Intendiamoci, per la maggior parte delle “foto di Caesar”, sono certamente condivisibili le conclusioni di questo presunto Rapporto: “... ritraggono eventi e persone reali“ anche se sarebbe stato più interessante sapere chi sono le vittime e in che contesto sono state fotografate. Ma occupiamoci di un’altra questione: perché Garance Le Caisne considera questo Rapporto una “patata bollente”?
Per saperlo bisogna soffermarsi sul davvero penoso capitolo – la “congiura” ordita dal Congresso USA dopo l’audizione di Caesar – che conclude questo incredibile libro; una cinica macchinazione dettata dall’impossibilità di Obama a bombardare la Siria e da non meno precisate canagliate diplomatiche. Il regista di questo ennesimo tradimento dell’Occidente verso i valori della Democrazia e della Libertà? Stephen Rapp, ambasciatore americano incaricato alla Giustizia internazionale. Che così dichiara (pag. 206) all’autrice del libro: “Quando abbiamo lanciato il progetto di riconoscimento facciale ero convinto che avremmo riscontrato un centinaio di corrispondenze. Nelle nostre banche dati abbiamo milioni di foto ma alla fine ci siamo ritrovati con meno di dieci corrispondenze.” Ma il peggio Garance Le Caisne lo rivela più avanti: “Di passaggio a Londra nel marzo 2015, Rapp apre il computer e ci mostra due foto di uomini che in effetti presentano una strana somiglianza: uno è morto in un centro di detenzione siriano, l’altro è vivo e vegeto su una carta di identità. Rapp continua: <Non siamo sicuri al 100% che si tratti della stessa persona. Dovremmo fare delle indagini supplementari
In realtà, il battage pubblicitario – organizzato soprattutto dalla Francia - che aveva accompagnato “Caesar” nella sua audizione al Congresso USA, si è rivelato un boomerang. E sono stati non pochi a mettere in dubbio, non solo la credibilità, ma la stessa identità di “Caesar” che ci si ostina a mantenere celata. E questo nonostante egli viva con la sua famiglia da tre anni in Occidente e il suo nominativo ormai noto al governo di Damasco (certamente aiutato in ciò dal suddetto Report che specificava: “Caesar ha lavorato come fotografo per 13 anni nella Polizia militare siriana”).

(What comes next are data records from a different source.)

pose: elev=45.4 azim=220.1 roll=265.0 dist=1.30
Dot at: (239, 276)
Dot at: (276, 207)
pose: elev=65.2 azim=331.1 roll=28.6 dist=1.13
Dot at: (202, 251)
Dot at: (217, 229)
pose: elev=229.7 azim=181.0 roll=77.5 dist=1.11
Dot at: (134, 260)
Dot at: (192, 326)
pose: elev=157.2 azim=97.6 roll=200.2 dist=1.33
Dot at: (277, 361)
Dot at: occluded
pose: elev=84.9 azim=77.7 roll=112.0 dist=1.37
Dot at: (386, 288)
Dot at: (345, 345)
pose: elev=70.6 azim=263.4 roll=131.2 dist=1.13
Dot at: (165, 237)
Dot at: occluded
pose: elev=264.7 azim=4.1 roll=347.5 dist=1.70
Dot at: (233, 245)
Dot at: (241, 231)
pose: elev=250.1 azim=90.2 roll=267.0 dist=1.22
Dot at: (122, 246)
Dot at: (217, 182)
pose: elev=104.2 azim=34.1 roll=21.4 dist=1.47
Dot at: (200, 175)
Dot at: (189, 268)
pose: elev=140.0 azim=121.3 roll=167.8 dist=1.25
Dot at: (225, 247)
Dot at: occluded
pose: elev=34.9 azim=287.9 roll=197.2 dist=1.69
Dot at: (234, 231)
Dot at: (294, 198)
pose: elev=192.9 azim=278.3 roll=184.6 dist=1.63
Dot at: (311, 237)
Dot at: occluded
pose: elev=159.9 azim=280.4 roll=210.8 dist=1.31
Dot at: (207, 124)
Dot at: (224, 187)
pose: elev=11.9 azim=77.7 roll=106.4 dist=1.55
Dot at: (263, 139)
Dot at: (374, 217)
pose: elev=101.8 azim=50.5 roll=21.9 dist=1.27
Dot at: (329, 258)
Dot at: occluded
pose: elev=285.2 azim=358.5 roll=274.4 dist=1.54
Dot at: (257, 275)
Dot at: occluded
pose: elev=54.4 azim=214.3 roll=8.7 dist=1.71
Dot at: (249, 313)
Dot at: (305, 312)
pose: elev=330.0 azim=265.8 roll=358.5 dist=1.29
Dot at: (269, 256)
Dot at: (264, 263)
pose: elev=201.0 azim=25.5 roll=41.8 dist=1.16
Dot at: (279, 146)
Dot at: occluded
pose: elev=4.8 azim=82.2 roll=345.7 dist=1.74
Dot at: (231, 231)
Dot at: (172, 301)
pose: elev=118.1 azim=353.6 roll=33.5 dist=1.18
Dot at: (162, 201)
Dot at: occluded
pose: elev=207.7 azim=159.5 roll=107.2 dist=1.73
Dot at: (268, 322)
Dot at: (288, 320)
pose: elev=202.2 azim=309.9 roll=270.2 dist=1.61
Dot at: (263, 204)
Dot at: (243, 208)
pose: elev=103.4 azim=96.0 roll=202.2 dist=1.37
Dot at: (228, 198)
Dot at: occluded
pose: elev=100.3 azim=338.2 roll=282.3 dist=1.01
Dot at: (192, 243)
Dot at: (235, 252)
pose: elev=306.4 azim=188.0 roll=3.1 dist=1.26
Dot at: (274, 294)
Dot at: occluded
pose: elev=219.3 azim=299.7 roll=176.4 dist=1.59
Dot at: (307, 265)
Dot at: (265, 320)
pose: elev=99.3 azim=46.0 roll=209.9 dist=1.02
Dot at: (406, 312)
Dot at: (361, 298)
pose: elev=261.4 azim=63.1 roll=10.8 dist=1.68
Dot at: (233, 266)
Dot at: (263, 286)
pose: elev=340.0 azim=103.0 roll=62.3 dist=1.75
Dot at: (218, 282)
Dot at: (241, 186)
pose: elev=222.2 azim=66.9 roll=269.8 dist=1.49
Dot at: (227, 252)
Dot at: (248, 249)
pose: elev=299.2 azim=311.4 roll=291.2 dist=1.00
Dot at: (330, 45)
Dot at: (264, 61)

Questo fallimento dell’operazione mediatica ha impedito al “caso Caesar” di approdare alla Corte Penale Internazionale. La Francia, quindi, si è consolata, nell’ottobre 2015, facendo incriminare Assad dalla Procura di Parigi proprio sulle “prove” prodotte dal duo Caesar - Garance Le Caisne.
Certamente, gioverà alla vendita del libro.